1.1 1990: Two-Tier Telephony

Access to telephony1 was one amongst many socio-economic divisions afflicting South Africa under apartheid. Both academic literature and common parlance use the term ‘digital divide’ to refer to the division—between those who have access to telephony and those who do not. Commonly, the ‘digital divide’ reflects differential access to telecommunications and other information and communications technology (ICT) services. Its fault lines run along key demographic categories, such as income level and geographic location, but also extend into gender, linguistic, educational, literacy and disability. In South Africa, however, it was the racial categorisations imposed and fostered by apartheid that were the prime predictors and indicators of lack of access to telecommunications and other ICTs.

## Supplied material:
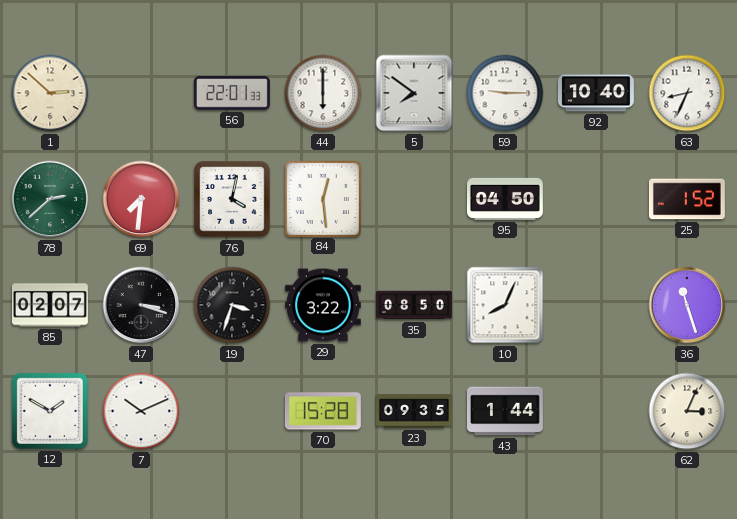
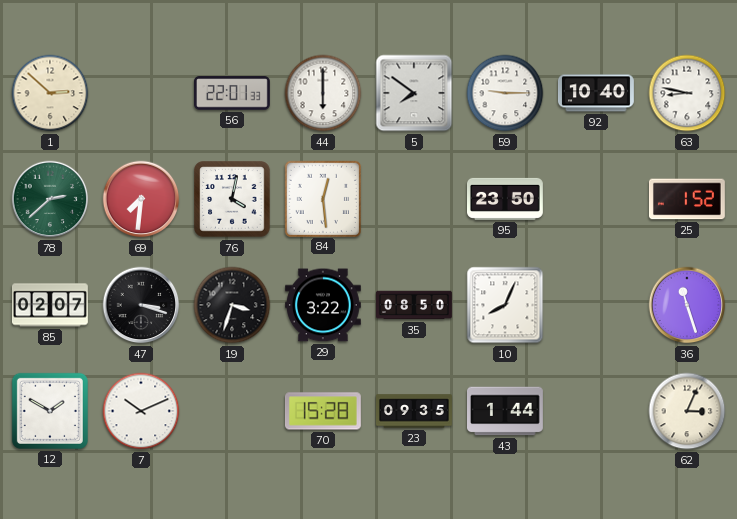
63: 8:34 -> 8:47
95: 04:50 -> 23:50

## Stated exercise 1:
Answer these from the two-tier telephony passage:
(a) What term do academic literature and common parlance use for the division between those who have access to telephony and those who do not?
(b) Besides income level and geographic location, which categories does that division's fault lines extend into?
(c) In South Africa, what were the prime predictors and indicators of lack of access to telecommunications and other ICTs?
## Stated exercise 2:
Extend the two-tier telephony passage with a further paragraph that follows on from its final sentence.

## Written answer 1:
(a) The 'digital divide'.
(b) Gender, linguistic, educational, literacy and disability.
(c) The racial categorisations imposed and fostered by apartheid.

## Written answer 2:
In 1990, access to telephony meant access to fixed-line telephones, provided over copper cables to black bakelite handsets, by a single state-owned entity, South African Posts and Telecommunications (SAPT). Mobile telephony was still in its infancy globally and had yet to arrive in South Africa. Email was still the playground of academics and geeks, and the concept of the Internet had only just been born.
In 1990, the overwhelming majority of ‘white’ South Africans had such a telephone in their homes; less than one in a hundred of their ‘black’ fellow countrymen enjoyed this privilege (ANC, 1994, Section 2.8.1). The first proper national census, conducted a few years later (when there were already two mobile operators in the market), underscores the point. It reports that 88.5% of ‘white’ South Africans had a “telephone in dwelling/cellular phone”2 compared to a mere 11.3% of ‘black’ South Africans (Stats SA, 1996, p. 80). Only 0.8% of ‘white’ South Africans had “no access to a telephone” compared to 24.4% of their ‘black’ counterparts. Further, access was heavily skewed in favour of the more urbanised economic centres of the country, with many homes in the Western Cape (55.2%) and Gauteng (45.3%) reporting a “telephone in dwelling/cellular phone”, while high proportions of homes in provinces containing former bantustans had no access to telephony (45.3% in the Eastern Cape and 30.5% in the then Northern Province).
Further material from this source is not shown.